A Wanli Flask
S O L D
A Wanli Flask. Drop-shaped decorated with antiques and flowers within boarders.
Height 27 cm.
Wanli (1572-1623) – China – Ming Dynastie (1368-1644)
A blue and white flask
Grey textile clad box accompanies the piece.
Condition: Crack, see photo 16. Seams original old crack. Firingspots. No broken or repaired. Very good condition for its age. The condition has been checked with strong UV-light.
Provenance: Old and important private Swedish collection.
The collection is a study collection and was brought together by a Swedish Connoisseur of Art. Making a career first at SIDA (Swedish International Development Corporation Agency) and then later, he had a long career with the United Nations where he came to work mostly in Sweden, Iran, India, Thailand, Philippines, Indonesia and New York for close to 30 years. During these years, the academic collector built up his vast collection. Never tiring of attending auctions, lectures, seminars, museums and workshops relating to the objects he was interested in. Spending weekends visiting antique dealers, fairs and viewings.

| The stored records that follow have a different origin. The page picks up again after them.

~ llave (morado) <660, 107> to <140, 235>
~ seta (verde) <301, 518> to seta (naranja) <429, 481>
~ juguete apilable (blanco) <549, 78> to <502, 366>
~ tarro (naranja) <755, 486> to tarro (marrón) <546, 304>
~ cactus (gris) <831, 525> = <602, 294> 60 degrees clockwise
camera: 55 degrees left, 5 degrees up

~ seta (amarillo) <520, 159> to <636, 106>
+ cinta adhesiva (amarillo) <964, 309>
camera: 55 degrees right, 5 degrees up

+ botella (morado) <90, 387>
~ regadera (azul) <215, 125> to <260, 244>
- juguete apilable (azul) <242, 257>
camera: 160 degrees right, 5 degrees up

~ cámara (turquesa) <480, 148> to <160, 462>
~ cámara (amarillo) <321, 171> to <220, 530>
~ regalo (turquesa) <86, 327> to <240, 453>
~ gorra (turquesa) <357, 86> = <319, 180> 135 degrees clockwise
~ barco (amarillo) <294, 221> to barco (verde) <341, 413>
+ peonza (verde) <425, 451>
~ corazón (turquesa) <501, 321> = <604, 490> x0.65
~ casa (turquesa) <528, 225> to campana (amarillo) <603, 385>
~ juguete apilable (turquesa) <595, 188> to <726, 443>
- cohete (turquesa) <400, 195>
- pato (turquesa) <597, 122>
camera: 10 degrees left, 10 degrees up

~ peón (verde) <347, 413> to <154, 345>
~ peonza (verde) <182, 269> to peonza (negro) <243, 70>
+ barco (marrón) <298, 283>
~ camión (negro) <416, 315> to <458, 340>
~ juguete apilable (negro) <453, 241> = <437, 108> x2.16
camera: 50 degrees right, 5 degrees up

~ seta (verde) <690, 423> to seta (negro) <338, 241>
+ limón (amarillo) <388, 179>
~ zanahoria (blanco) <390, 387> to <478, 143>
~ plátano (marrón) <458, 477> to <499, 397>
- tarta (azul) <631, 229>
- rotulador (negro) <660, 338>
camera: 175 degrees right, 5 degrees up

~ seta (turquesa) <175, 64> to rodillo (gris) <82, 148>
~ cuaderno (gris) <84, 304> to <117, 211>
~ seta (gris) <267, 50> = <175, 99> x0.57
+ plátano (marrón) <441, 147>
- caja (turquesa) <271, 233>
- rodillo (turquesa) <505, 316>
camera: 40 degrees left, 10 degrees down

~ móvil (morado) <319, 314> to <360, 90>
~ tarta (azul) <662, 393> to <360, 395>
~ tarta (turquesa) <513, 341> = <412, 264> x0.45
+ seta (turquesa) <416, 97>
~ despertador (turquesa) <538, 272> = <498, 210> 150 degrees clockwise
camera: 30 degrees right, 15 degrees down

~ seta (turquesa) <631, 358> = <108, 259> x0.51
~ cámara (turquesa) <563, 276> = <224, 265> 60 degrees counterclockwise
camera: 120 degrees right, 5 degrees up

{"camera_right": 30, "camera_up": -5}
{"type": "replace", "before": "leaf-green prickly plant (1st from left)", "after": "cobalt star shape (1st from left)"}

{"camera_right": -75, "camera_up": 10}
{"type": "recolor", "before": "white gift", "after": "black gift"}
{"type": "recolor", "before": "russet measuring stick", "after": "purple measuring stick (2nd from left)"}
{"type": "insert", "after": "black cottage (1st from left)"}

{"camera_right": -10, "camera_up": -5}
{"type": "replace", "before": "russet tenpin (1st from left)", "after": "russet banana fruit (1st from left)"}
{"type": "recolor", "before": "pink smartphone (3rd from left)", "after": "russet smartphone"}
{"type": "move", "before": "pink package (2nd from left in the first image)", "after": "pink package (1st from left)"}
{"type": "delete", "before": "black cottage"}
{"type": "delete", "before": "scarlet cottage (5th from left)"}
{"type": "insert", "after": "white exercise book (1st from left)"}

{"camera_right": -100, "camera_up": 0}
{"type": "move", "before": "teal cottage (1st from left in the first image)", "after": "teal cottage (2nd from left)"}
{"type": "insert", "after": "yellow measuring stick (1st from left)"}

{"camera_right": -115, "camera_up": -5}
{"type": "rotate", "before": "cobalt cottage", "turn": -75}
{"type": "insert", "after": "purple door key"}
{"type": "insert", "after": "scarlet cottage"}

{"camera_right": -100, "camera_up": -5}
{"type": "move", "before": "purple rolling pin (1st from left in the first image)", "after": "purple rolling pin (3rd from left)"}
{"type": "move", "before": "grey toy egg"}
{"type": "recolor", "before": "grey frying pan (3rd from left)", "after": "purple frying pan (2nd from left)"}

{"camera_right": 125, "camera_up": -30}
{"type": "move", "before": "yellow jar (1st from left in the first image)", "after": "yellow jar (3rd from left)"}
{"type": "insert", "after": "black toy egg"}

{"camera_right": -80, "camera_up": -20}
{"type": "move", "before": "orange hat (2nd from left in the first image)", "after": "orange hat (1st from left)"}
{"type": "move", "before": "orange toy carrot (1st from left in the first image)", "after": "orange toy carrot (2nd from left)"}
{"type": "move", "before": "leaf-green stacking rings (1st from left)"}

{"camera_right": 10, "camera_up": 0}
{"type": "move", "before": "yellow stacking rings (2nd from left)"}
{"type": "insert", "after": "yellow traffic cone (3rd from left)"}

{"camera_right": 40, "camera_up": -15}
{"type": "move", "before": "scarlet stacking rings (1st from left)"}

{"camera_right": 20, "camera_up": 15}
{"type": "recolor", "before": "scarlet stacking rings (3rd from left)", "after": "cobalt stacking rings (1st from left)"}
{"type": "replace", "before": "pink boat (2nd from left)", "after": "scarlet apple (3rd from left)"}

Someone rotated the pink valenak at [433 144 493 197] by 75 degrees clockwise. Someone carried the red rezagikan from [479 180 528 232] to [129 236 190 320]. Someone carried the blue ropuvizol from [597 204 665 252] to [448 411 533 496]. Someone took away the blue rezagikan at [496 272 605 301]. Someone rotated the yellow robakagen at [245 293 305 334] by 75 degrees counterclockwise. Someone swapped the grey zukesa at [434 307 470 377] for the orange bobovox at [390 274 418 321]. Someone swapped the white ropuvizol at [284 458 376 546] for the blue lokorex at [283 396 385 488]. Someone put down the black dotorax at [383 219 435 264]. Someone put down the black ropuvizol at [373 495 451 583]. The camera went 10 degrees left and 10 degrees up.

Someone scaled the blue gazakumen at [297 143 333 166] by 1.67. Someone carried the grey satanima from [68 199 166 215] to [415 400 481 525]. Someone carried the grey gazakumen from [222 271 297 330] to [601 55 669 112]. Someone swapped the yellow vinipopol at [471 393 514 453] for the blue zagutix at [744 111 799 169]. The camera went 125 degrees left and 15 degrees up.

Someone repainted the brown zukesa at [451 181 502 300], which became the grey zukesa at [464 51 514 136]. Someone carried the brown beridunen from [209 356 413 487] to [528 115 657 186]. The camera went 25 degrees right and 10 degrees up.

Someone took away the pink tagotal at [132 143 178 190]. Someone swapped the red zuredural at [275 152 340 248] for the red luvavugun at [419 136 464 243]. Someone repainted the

*The Wanli Emperor (Chinese: 萬曆帝; pinyin: Wànlì Dì; 4 September 1563 – 18 August 1620), personal name Zhu Yijun (Chinese: 朱翊鈞; pinyin: Zhū Yìjūn), was the 14th Emperor of the Ming dynasty, reigned from 1572 to 1620. “Wanli”, the era name of his reign, literally means “ten thousand calendars”. He was the third son of the Longqing Emperor. His reign of 48 years (1572–1620) was the longest among all the Ming dynasty emperors and it witnessed several successes in his early and middle reign, followed by the decline of the dynasty as the Emperor withdrew from his active role in government around 1600.
Zhu Yijun ascended the throne at the age of ten and adopted the regnal name “Wanli”, thus he is historically known as the Wanli Emperor. For the first ten years of his reign, he was aided by the Senior Grand Secretary (shǒufǔ), Zhang Juzheng, who governed the country as Yijun’s regent. During this period, the Wanli Emperor deeply respected Zhang as a mentor and a valued minister. Archery competitions, equestrianism and calligraphy were some of the pastimes of Wanli.
As Zhang Juzheng was appointed Minister of Ming dynasty in 1572, he launched a reform by the name of “abiding by ancestors’ rules”. He started from rectifying administration with a series of measures such as reducing redundant personnel and enhancing assessment of officials’ performance. This improved officials’ quality and efficiency of administration, and based on such facts he launched relevant reforms in the fields of land, finance, and military affairs. In essence, Zhang Juzheng’s reform was a rectification of social maladies without offending the established political and fiscal system of the Ming Dynasty. Although it did not eradicate political corruption and land annexation, it positively relieved social contradictions. More over, Zhang efficiently protected the dynasty from Japan, Jurchens and Mongols so he could save national defense expenditure. By the 1580s, Zhang stored an astronomical amount of silver, worth second only to 10 years of Ming’s total tax revenue. The first ten years of Wanli’s regime led to a renaissance, economically, culturally and militarily, an era known in China as Wanli’s renaissance (萬曆中興)).
During the first ten years of the Wanli era, the Ming dynasty’s economy and military power prospered in a way not seen since the Yongle Emperor and the Rule of Ren and Xuan from 1402 to 1435. After Zhang’s death, the Wanli Emperor felt free to act independently, and reversed many of Zhang’s administrative improvements. In 1584, the Wanli Emperor issued an edict confiscating all of Zhang’s personal wealth and purging his family members. Especially after 1586 when he had conflicts with vassals about his heir, Wanli decided to not hold the council for 20 years. The Ming dynasty’s decline began in the interim.